Segment Start: Passage to read

When the last farming innovation of the time fell into place, the use of horses expanded rapidly. This last innovation was creating an extra farm season by using a fall-planted crop of oats for the horses, ready to harvest about the time that wheat for humans needed to be sown. And instead of leaving the field fallow (unplanted) for a whole year, planting legumes to restore nitrogen allowed the fallow season to be relatively short. The fields were growing something productive more of the time than before; they could grow just as much human food and still fit in a horse-food crop.

Horses first pulled the relatively light harrows, while oxen still sweated the plows. But a team of horses, once fitted to plow work with shoes and collars, could pull the plow much faster than the oxen. On days when they weren’t plowing or resting, they could pull two-wheeled carts several miles to a town, fast enough to get back before dark.

Segment End: Passage to read
Segment Start: The data

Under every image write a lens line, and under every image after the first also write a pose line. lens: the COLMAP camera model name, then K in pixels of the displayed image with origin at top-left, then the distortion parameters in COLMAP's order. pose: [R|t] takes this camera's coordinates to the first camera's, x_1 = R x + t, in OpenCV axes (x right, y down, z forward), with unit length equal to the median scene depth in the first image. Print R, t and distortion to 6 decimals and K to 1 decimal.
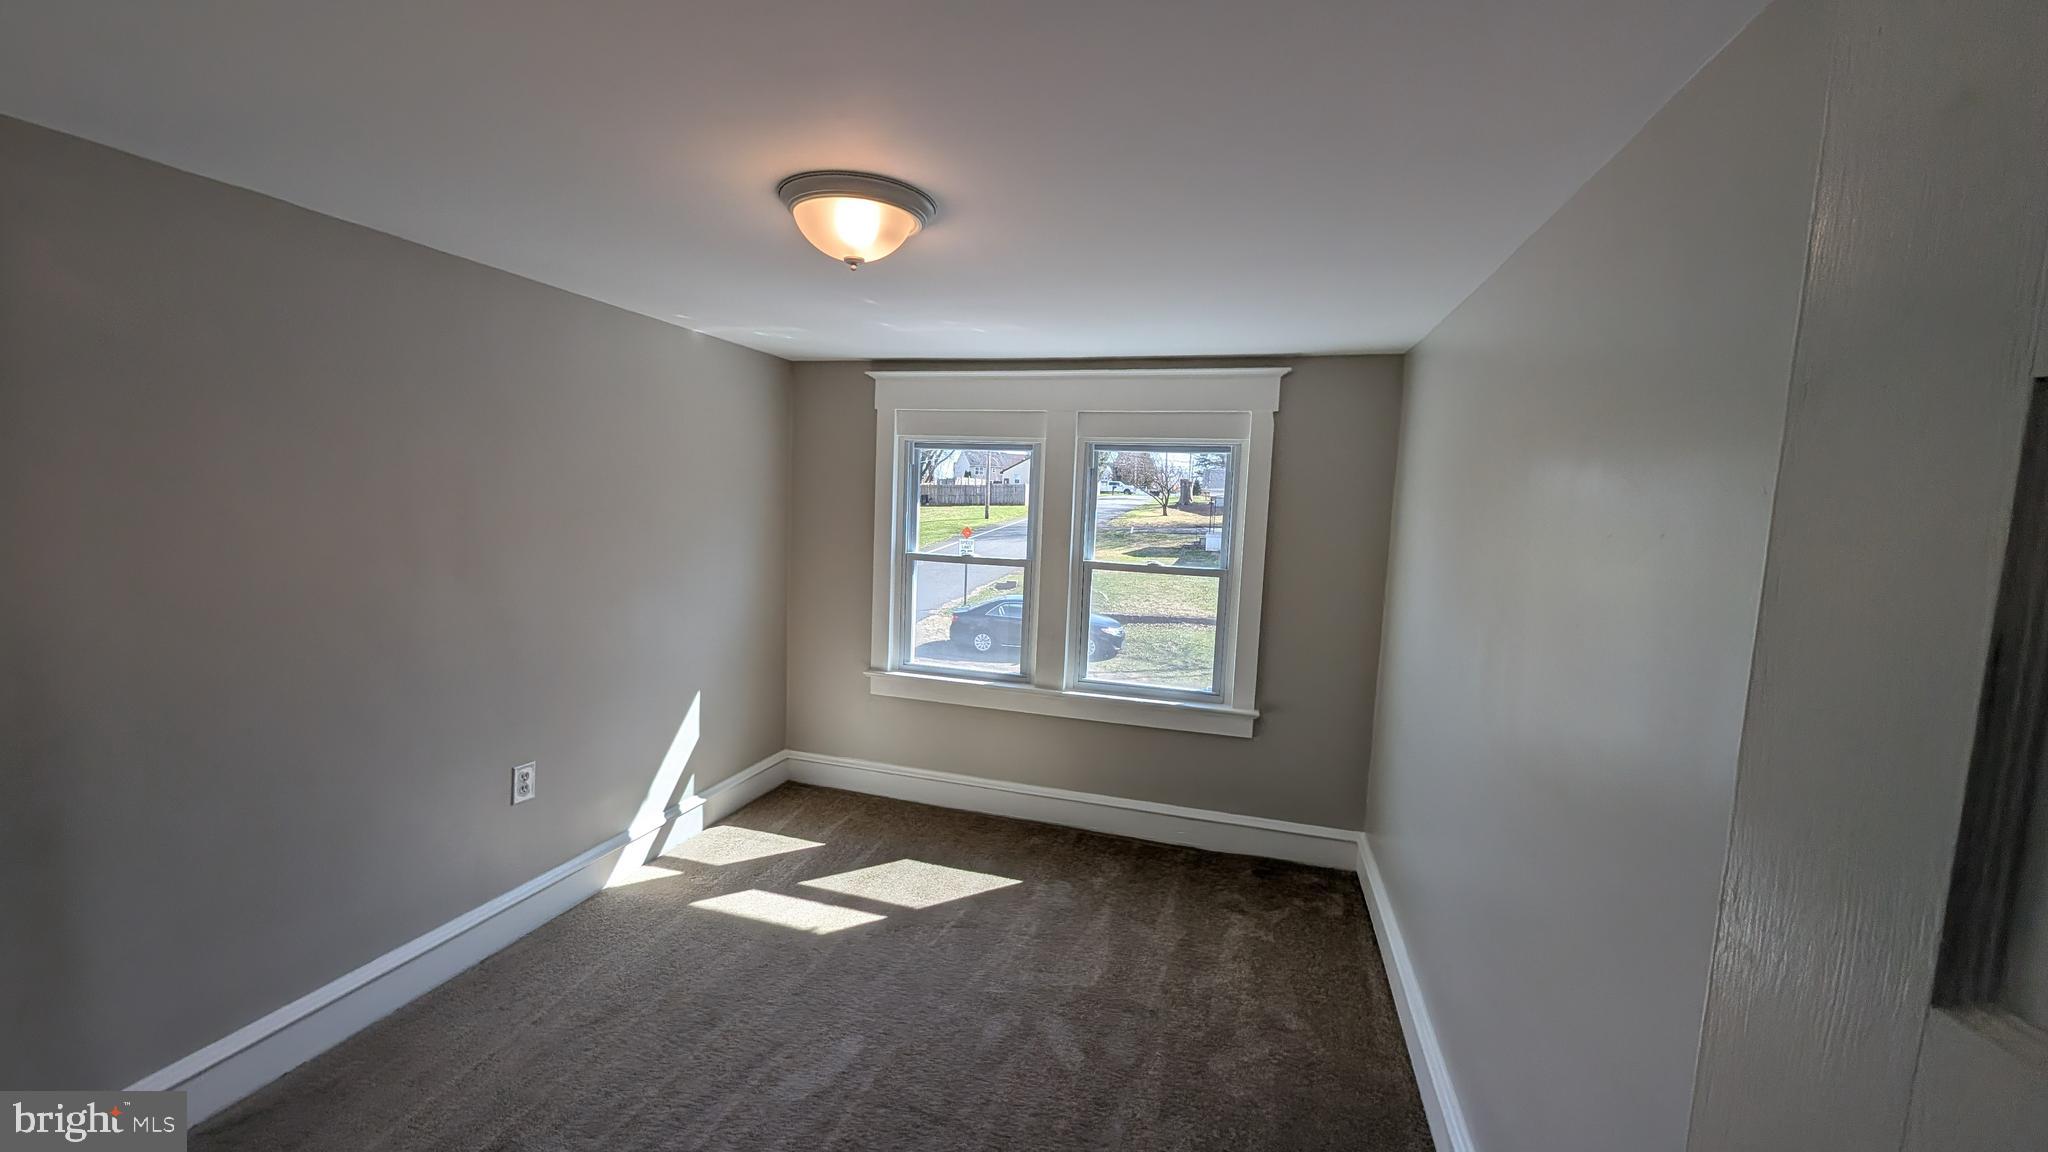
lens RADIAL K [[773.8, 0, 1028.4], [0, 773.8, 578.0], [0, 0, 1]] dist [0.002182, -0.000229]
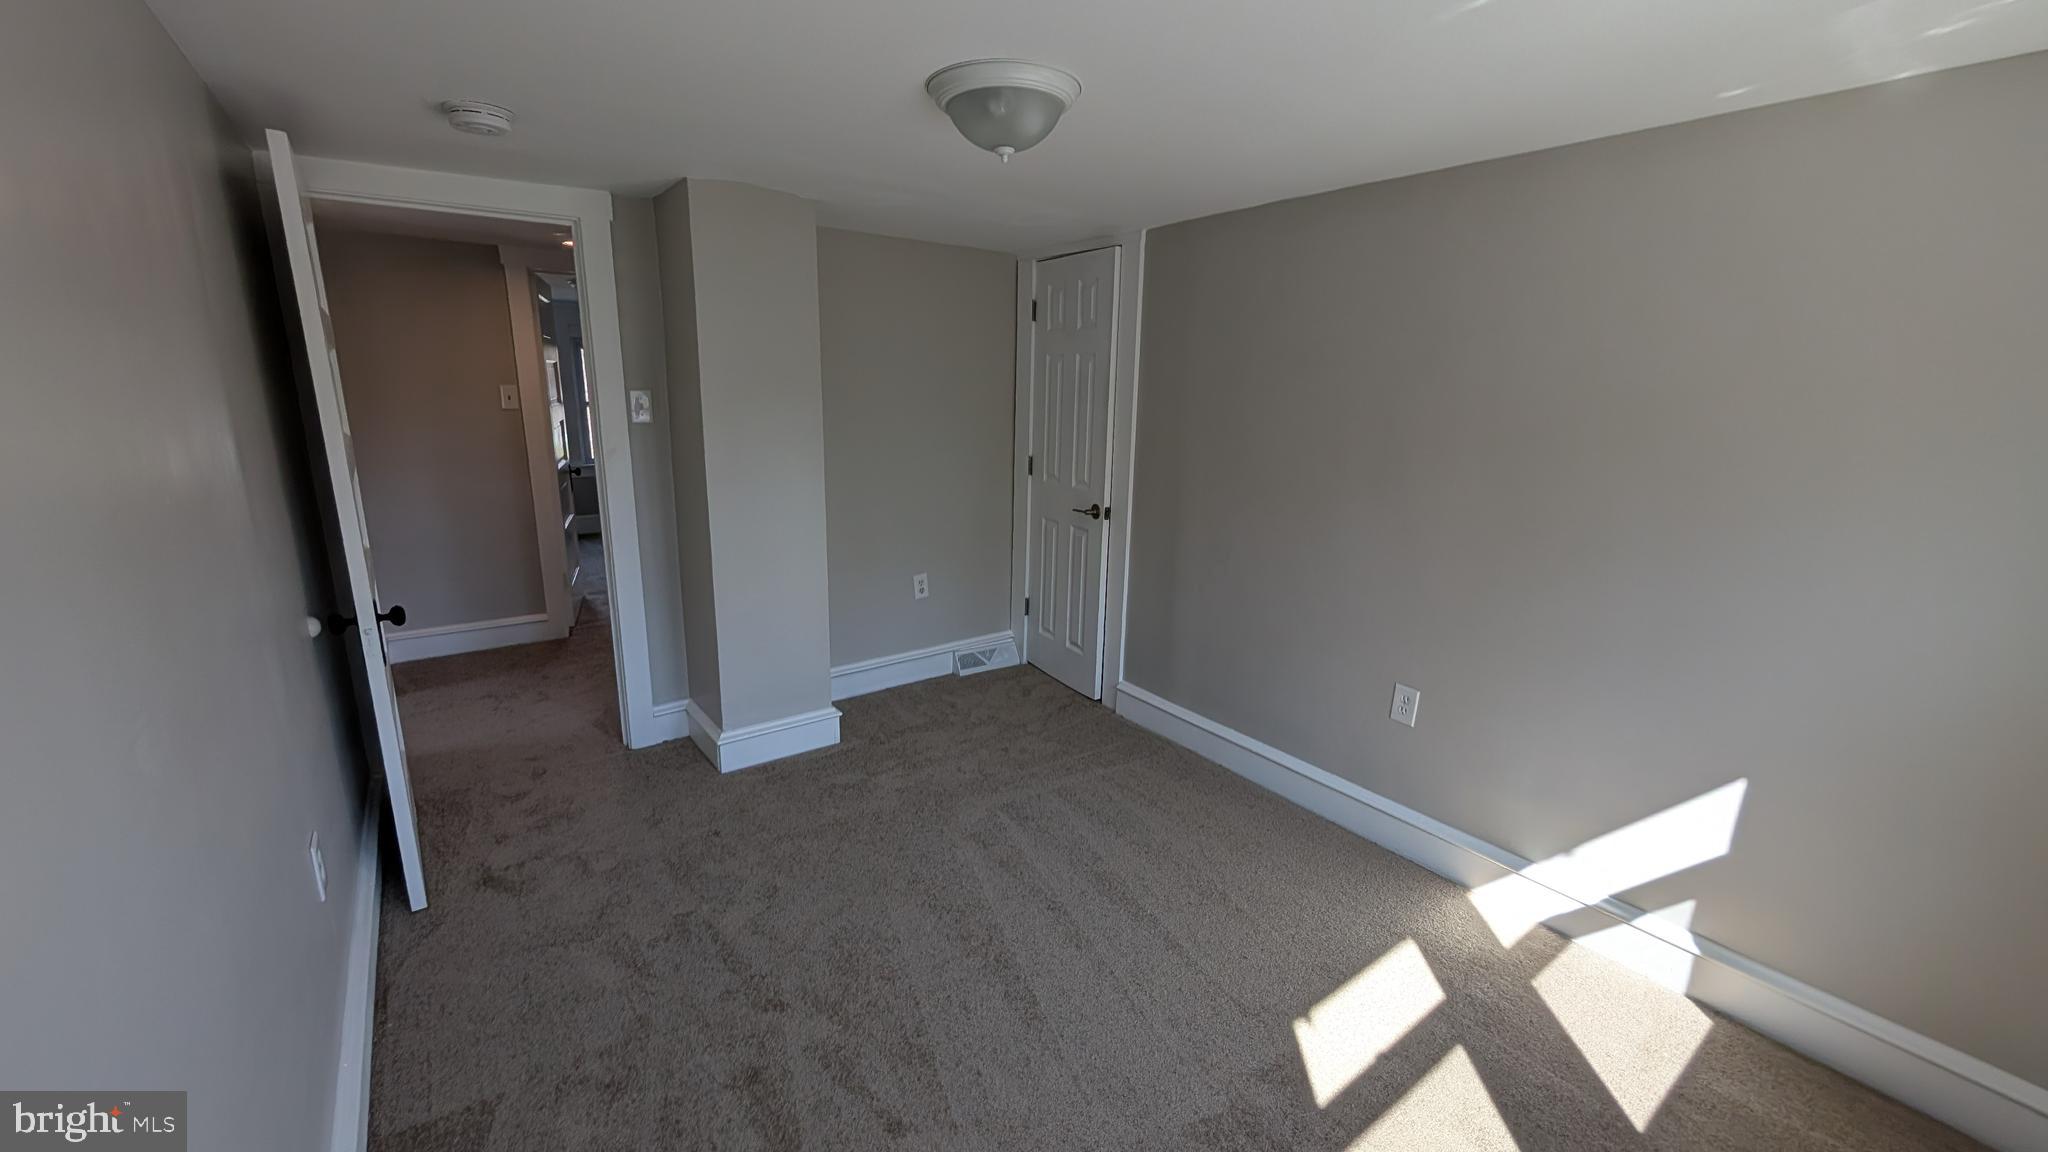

Segment End: The data

◆ **Required actions**:
A. Rewrite the passage on horses in farming, beginning at the words "When the last" and stopping after "a horse-food crop.". Replace "oats" with "barley".
B. Answer these questions from the passage on horses in farming:
(i) Which crop was planted in the fall for the horses?
(ii) What was planted so that the fallow season could be kept short?
(iii) Which implements did horses pull first?
C. List every crop named in the passage on horses in farming.

◆ **Exercise solutions**:
A.
When the last farming innovation of the time fell into place, the use of horses expanded rapidly. This last innovation was creating an extra farm season by using a fall-planted crop of barley for the horses, ready to harvest about the time that wheat for humans needed to be sown. And instead of leaving the field fallow (unplanted) for a whole year, planting legumes to restore nitrogen allowed the fallow season to be relatively short. The fields were growing something productive more of the time than before; they could grow just as much human food and still fit in a horse-food crop.

B.
(i) Oats.
(ii) Legumes, which restored nitrogen.
(iii) Relatively light harrows.

C. oats, wheat, legumes